How would your organization rank if its employment records were audited right now? Would you find that records are kept as required by law? Do you know what those legal requirements are?

It really appears that companies fall apart—especially the recidivists—on primarily two pieces of record keeping:  1) Defining an Applicant and 2) Disposition.

This is at the heart of nearly all the cases we’ve discussed on our blog.  It is also one of the greatest mysteries of this industry:  It’s actually not difficult to determine whether a job seeker is a technically “qualified” applicant for a position.  Nor is it difficult to put a disposition code along with a brief explanation (and ideally identifying who made the decision) about why an applicant wasn’t accepted.

“But what if we took in 100 resumes?  Disposing all of them is a lot of work.”

What’s so tough about that?  First ask, “Was this resume submitted for a specific and available job opening?”  If not, that resume should not be considered as an applicant.  Get your company in the habit—and make it a company policy—that unsolicited resumes will not be considered.  If your recruiter has an issue with that (or the vice president who’s third daughter is looking for a job), have them refer potential candidates to submit for actual postings for actual jobs.  Secondly, ask, “Does this person fulfill all the essential job functions/requirements?”  Your job listing should specify what skills, education, and background are essential requirements for the opening.  If someone doesn’t qualify for the job, per those requirements, dispose them as such.  If you do a round of disqualifying applicants for basic qualifications, then you shouldn’t have as many resumes left on which to make more difficult disposition choices.

This not only fulfills EEOC and OFCCP affirmative action requirements, but also should disqualify a large number of job seekers from your further consideration.  If you disqualify 90 of the 100 applications in our example right off the bat, then you should only have to assign more substantive dispositions for 10 applicants!  It both streamlines your hiring process and makes fulfilling the requirement much easier.

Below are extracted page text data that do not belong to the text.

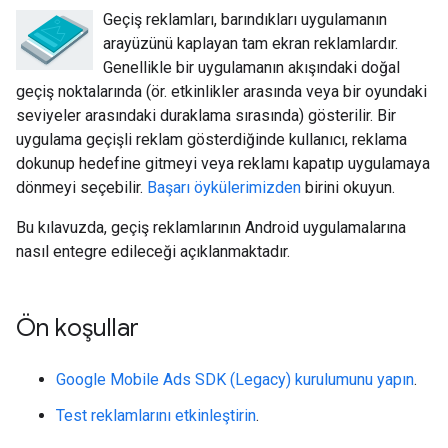
Geçiş reklamları, barındıkları uygulamanın
arayüzünü kaplayan tam ekran reklamlardır.
Genellikle bir uygulamanın akışındaki doğal
geçiş noktalarında (ör. etkinlikler arasında veya bir oyundaki
seviyeler arasındaki duraklama sırasında) gösterilir. Bir
uygulama geçişli reklam gösterdiğinde kullanıcı, reklama
dokunup hedefine gitmeyi veya reklamı kapatıp uygulamaya
dönmeyi seçebilir.
Başarı öykülerimizden
birini okuyun.
Bu kılavuzda, geçiş reklamlarının Android uygulamalarına
nasıl entegre edileceği açıklanmaktadır.
Ön koşullar
Google Mobile Ads SDK (Legacy)
kurulumunu yapın
.
Test reklamlarını etkinleştirin
.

“We won’t get audited again!”

If you’ve been cited before then, yes, you will!  Offenders often become repeat offenders, the OFCCP knows this, and for the life of me, I don’t understand what is so difficult about making changes to avoid future citations.  Is the cost of change really more than the cost of lost man-hours, legal fees, consultant fees, sanctions, settlements, bad publicity, and the threat of losing your federal contracts?

“Management won’t buy in / The culture is too ingrained / It’s a slap on the wrist.”

Please see the last sentence.  Usually the cost of the audit (hours spent on it) plus any settlements and sanctions, etc., are more than a slap on the wrist and, in many cases, could have paid the salaries for additional hires.  This feels like a “if you think you can’t, you can’t” cop out.

Time and again companies are being caught having not defined qualified applicants or disposing of them properly.  This enables the OFCCP to apply darn near any statistical model they want to show adverse affect.  You’re just loading the gun before handing it to them.